«Hilario Camacho un pedazo de artista con mala suerte, que tuvo el don de la belleza y la melancolía en su voz clara y en su autenticidad»
Elvis Presley e Hilario Camacho fallecieron un 16 de agosto, como del primero se acordara mucha gente y del segundo casi nadie, quiero hacerlo yo. Un 16 de agosto de 2006 un brevísimo apunte en el Telediario anunciaba la muerte de Hilario Camacho, las vacaciones ayudaron a que la noticia pasara de largo sin más.
Tenía sólo 58 años, se apoderó de mí un sentimiento de dolor y rabia por el silencio informativo, nunca fue reconocido como merecía.

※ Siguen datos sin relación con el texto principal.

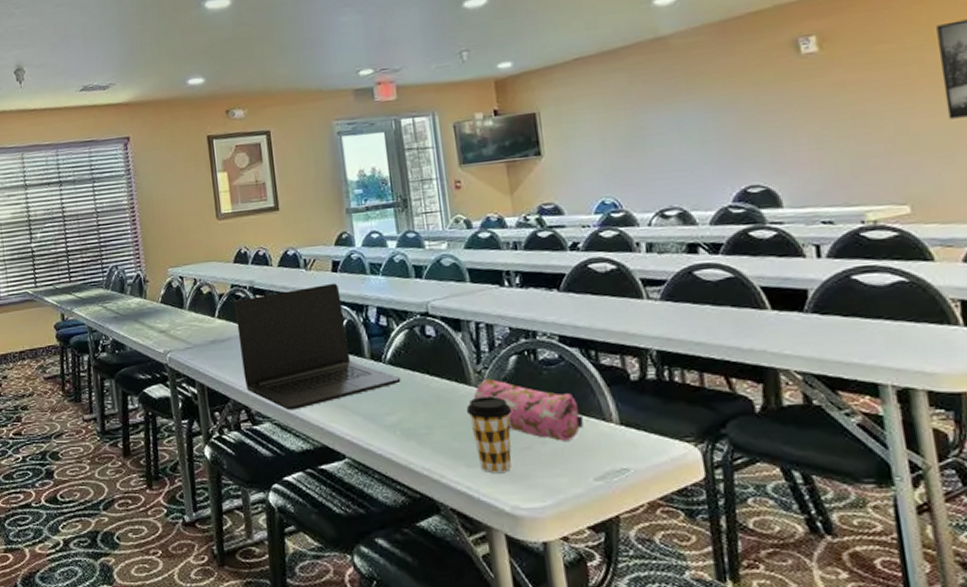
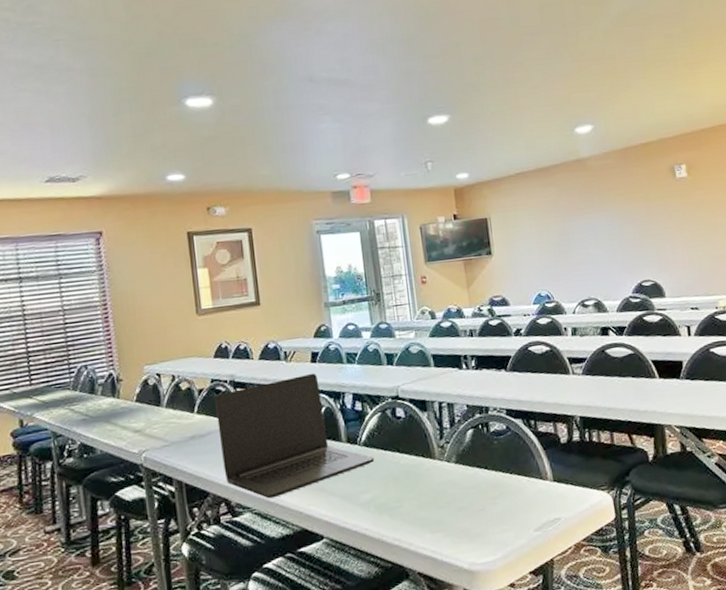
coffee cup: present [466,396,513,473] -> none [431,467,470,536]
pencil case: present [473,378,584,441] -> none [437,451,526,501]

Hubiera cumplido 69 años. Toc, toc, toc ¿alguna emisora de radio o cadena de televisión pondrá hoy alguno de sus temas? Seguro que no.
Hilario Camacho fue un músico prolífico, transgresor muy reconocido entre sus colegas, que cambió las claves de la canción de autor en una trayectoria artística en la que destacaba su modernidad y coherencia. Tenía una voz aguda, de terciopelo, bien modulada, con una entonación perfecta, incluso en temas de encargo como “Tristeza de amor”, que aupó la televisión.
Su trayectoria fue un camino de espinas, se acostumbró a nadar contracorriente, pero la industria le volvió la espalda. No era el clásico cantautor reaccionario o revolucionario al uso, ni tampoco un ídolo pop, era simplemente él, un personaje entrañable desde sus tiempos más golfos en la universidad por aquellos años 60.
Hilario Camacho un pedazo de artista con mala suerte, que tuvo el don de la belleza y la melancolía en su voz clara y en su autenticidad. Como admirador de Hilario, he querido recordar a uno de los más grandes autores españoles, su mejor voz y un escritor de historias simples, urbanas, cotidianas y tan sencillas que en muchas de ellas yo y cualquiera puede sentirse reflejado.